Closed rhpvorderman closed 1 year ago
Nice! I noticed this "#ifdef __SSE2___ ... #endif while ..." pattern in the other PR and found it quite nice.
Yes, sometimes even without vectors you want to do a unrolled loop that does multiple operations and one that does only one. This pattern helps a lot with that. Also getting rid of a loop control variable sometimes means faster execution times. So it is a big win all around, even without vectorization.
Unaligned loads perform well on x86_64
Recently I have been writing quite some vectorized code and I decided to update my very first attempt at the matter. This is certainly much simpler. I did a quick check and pointer types are signed by default. (At least on my platform, intptr_t is a long, not an unsigned one). So deducting from end_ptr as in this code will simply work.

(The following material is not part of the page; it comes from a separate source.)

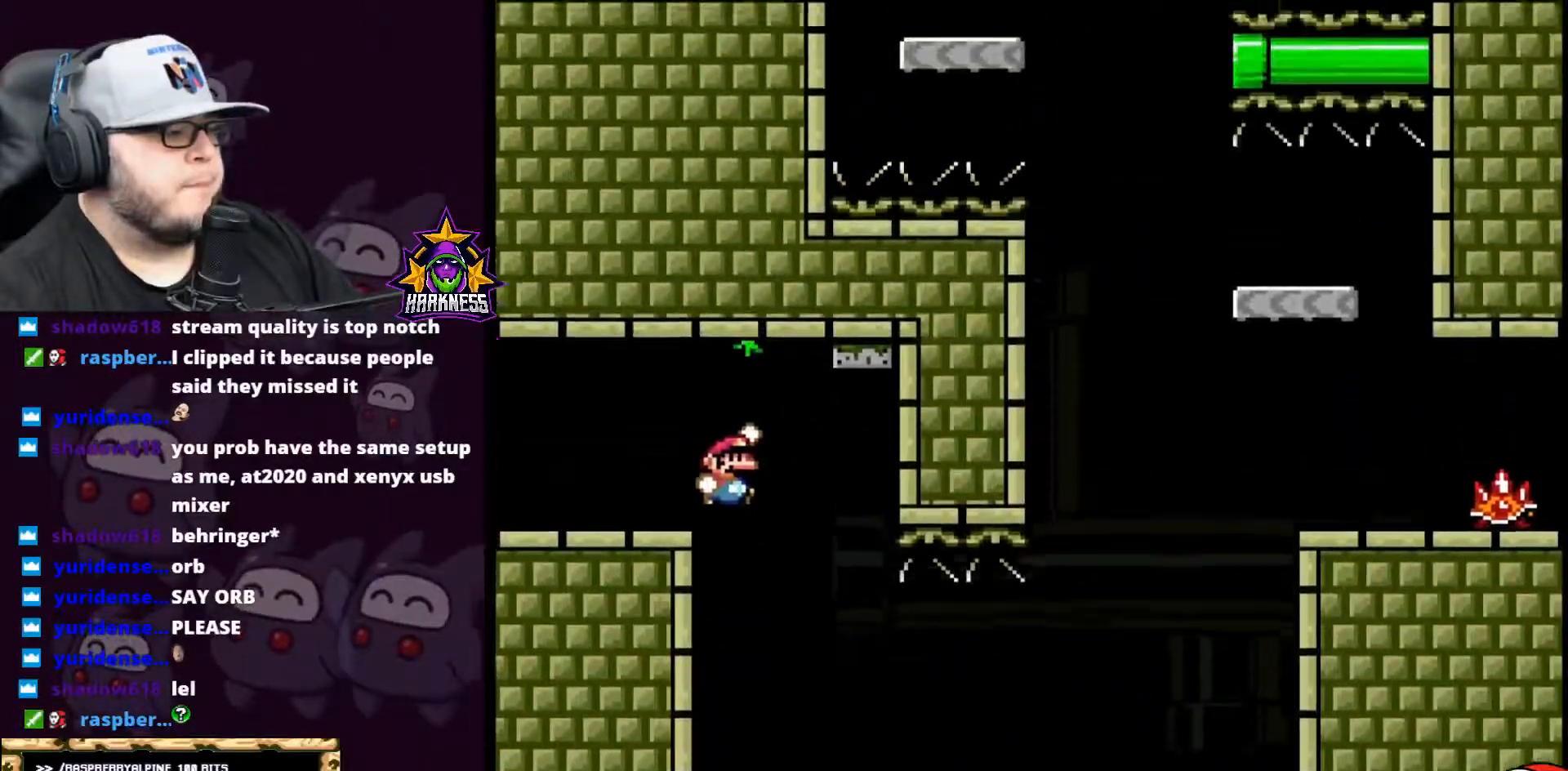
{"buttons": ["A", "X", "DPAD_LEFT"], "events": [[50, "B", "up"], [50, "DPAD_LEFT", "down"], [50, "DPAD_UP", "up"], [333, "X", "down"], [333, "Y", "up"], [417, "A", "down"]]}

Daniel Lemire did a test and found there is no difference between unaligned and aligned loads: https://lemire.me/blog/2012/05/31/data-alignment-for-speed-myth-or-reality/. This was quite some time ago. I also did some reading lately and I found it confirmed that AMD and Intel specifically altered their architectures to make sure unaligned loads are just as fast. Data alignment is simply not an issue anymore for speed. Difference is not measurable. So unaligned loads are actually faster as you can start using vector instructions right away rather than having the overhead of an alignment loop first.
I did some quick testing and found no speed difference between this code and the old code. This will save quite some lines.